* Task statement
Can you convert the material into a numbered list, beginning at its first line and stopping after the line that contains "INSCREVER E ATIVAR OSININHO PARA", with blank lines left out?

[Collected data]
+---+

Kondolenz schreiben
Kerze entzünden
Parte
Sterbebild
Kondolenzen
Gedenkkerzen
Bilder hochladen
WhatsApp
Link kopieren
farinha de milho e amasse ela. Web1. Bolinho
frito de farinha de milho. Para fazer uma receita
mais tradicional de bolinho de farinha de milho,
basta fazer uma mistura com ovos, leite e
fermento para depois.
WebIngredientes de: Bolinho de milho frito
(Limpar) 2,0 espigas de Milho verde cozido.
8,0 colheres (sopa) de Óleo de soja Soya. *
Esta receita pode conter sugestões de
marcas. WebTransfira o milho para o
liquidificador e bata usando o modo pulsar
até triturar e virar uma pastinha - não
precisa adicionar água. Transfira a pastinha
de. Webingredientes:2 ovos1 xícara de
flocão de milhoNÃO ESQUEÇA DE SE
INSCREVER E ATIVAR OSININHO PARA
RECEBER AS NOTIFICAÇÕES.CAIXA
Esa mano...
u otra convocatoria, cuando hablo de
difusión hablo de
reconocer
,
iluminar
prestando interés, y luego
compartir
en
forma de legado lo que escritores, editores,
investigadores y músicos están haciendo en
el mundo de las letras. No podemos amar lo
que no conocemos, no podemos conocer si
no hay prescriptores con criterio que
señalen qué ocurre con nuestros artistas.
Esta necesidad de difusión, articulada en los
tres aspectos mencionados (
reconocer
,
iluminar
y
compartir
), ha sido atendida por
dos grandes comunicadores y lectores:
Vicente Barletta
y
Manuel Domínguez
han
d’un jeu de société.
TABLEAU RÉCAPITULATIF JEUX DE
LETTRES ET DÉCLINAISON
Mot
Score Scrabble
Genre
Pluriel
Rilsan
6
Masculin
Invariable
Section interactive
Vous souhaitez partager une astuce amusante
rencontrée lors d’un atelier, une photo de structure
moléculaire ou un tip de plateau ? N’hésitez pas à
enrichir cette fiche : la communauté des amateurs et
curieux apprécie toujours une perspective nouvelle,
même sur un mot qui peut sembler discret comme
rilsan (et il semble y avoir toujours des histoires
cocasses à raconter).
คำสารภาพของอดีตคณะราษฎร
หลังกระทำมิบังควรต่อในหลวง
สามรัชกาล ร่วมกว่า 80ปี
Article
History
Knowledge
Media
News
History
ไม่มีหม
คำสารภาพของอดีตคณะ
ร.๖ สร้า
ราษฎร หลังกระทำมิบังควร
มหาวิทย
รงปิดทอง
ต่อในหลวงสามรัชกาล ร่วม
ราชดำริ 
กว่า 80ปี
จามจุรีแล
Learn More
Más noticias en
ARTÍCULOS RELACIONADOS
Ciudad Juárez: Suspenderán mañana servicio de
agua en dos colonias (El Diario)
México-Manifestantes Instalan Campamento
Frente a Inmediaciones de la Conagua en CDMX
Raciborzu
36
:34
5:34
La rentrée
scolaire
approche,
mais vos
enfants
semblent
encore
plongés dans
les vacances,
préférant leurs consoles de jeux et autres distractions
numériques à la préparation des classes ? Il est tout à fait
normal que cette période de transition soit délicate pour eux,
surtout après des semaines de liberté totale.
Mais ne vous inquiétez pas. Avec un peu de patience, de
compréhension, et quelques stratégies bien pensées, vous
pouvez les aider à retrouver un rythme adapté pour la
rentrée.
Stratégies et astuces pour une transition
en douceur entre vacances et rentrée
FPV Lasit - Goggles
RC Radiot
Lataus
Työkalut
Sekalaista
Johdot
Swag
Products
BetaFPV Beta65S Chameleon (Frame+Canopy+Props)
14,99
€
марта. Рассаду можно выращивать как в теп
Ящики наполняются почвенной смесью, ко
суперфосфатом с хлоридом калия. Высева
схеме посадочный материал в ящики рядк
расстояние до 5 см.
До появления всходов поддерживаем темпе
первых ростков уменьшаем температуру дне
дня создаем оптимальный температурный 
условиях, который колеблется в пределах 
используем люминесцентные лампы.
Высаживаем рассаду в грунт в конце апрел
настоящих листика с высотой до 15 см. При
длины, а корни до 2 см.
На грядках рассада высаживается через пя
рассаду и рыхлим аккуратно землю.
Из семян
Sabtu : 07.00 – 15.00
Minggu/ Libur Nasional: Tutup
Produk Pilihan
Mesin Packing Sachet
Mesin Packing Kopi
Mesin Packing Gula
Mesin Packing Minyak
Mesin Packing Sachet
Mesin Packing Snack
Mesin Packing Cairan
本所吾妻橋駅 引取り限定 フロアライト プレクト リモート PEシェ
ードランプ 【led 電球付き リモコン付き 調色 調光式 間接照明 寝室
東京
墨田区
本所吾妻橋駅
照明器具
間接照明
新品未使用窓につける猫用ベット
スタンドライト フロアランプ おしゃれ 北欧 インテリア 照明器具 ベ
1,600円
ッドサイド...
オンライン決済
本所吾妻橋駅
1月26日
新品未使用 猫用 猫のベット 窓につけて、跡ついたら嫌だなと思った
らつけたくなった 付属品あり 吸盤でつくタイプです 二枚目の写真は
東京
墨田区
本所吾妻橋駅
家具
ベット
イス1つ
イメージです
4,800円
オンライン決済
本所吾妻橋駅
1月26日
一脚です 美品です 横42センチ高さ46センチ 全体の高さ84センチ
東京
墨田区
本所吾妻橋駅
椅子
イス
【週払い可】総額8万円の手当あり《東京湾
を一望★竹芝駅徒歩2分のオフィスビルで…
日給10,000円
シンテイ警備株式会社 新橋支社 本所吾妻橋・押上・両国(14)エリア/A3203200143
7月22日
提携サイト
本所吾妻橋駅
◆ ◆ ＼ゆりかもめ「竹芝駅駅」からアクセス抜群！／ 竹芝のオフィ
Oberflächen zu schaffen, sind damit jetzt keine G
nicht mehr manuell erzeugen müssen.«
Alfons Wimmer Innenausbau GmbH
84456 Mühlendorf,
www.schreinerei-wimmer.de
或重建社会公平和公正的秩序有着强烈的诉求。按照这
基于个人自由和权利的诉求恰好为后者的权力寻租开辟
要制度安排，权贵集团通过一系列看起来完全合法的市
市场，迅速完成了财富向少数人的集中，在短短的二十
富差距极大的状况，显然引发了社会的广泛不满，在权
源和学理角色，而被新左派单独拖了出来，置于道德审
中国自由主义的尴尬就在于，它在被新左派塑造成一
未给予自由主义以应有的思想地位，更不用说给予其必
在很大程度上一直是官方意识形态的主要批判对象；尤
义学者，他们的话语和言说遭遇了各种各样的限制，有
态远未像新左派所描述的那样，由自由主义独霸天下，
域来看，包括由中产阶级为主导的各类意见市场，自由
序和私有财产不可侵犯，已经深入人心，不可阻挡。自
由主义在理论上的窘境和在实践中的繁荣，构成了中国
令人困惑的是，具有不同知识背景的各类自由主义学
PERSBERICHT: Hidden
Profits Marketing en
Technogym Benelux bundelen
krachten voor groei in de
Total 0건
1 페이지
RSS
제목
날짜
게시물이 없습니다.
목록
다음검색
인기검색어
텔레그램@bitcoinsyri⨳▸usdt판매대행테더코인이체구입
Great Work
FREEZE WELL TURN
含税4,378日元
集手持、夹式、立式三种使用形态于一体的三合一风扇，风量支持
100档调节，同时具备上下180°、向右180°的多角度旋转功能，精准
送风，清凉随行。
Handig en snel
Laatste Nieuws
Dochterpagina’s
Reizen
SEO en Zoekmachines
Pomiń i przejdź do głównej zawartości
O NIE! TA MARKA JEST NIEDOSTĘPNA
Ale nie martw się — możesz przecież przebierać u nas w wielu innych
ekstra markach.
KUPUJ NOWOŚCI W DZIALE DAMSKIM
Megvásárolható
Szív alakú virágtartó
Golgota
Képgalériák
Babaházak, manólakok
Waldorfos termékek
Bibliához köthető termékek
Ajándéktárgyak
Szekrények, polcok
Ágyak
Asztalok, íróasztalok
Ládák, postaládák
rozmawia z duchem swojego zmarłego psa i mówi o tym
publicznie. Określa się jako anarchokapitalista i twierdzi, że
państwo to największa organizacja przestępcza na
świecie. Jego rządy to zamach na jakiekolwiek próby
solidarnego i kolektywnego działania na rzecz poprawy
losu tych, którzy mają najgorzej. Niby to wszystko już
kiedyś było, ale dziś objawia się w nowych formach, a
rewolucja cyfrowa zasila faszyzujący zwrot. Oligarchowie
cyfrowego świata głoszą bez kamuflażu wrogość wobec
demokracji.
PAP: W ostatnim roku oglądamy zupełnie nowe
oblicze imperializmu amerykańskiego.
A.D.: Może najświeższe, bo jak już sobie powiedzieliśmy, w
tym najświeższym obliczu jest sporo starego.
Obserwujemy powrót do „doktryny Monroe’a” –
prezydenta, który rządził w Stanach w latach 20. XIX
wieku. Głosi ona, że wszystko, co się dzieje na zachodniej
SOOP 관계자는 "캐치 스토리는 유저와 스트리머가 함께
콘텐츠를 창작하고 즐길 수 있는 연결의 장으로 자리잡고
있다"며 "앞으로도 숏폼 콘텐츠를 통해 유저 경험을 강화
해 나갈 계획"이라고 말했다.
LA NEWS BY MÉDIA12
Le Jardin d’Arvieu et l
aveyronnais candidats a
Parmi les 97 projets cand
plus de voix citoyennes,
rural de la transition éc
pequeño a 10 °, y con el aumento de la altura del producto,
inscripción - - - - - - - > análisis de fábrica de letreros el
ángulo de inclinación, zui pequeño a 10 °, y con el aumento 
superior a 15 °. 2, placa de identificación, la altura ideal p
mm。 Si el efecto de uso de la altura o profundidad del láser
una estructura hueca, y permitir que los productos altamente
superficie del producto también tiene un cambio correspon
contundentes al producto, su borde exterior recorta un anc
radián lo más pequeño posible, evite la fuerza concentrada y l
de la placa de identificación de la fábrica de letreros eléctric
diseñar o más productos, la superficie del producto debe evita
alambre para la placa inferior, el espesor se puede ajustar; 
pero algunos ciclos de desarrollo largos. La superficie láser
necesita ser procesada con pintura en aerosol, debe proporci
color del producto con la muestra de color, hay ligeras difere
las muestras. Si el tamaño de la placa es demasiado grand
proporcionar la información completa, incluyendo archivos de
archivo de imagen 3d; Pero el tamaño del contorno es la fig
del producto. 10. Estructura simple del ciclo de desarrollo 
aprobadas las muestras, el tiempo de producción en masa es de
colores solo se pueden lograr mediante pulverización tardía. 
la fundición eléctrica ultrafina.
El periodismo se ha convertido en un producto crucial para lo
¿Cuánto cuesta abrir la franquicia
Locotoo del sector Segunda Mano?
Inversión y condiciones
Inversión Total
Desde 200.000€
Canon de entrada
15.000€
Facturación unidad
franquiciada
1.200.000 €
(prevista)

+---+

* Reply to the task
1. Kondolenz schreiben
2. Kerze entzünden
3. Parte
4. Sterbebild
5. Kondolenzen
6. Gedenkkerzen
7. Bilder hochladen
8. WhatsApp
9. Link kopieren
10. farinha de milho e amasse ela. Web1. Bolinho
11. frito de farinha de milho. Para fazer uma receita
12. mais tradicional de bolinho de farinha de milho,
13. basta fazer uma mistura com ovos, leite e
14. fermento para depois.
15. WebIngredientes de: Bolinho de milho frito
16. (Limpar) 2,0 espigas de Milho verde cozido.
17. 8,0 colheres (sopa) de Óleo de soja Soya. *
18. Esta receita pode conter sugestões de
19. marcas. WebTransfira o milho para o
20. liquidificador e bata usando o modo pulsar
21. até triturar e virar uma pastinha - não
22. precisa adicionar água. Transfira a pastinha
23. de. Webingredientes:2 ovos1 xícara de
24. flocão de milhoNÃO ESQUEÇA DE SE
25. INSCREVER E ATIVAR OSININHO PARA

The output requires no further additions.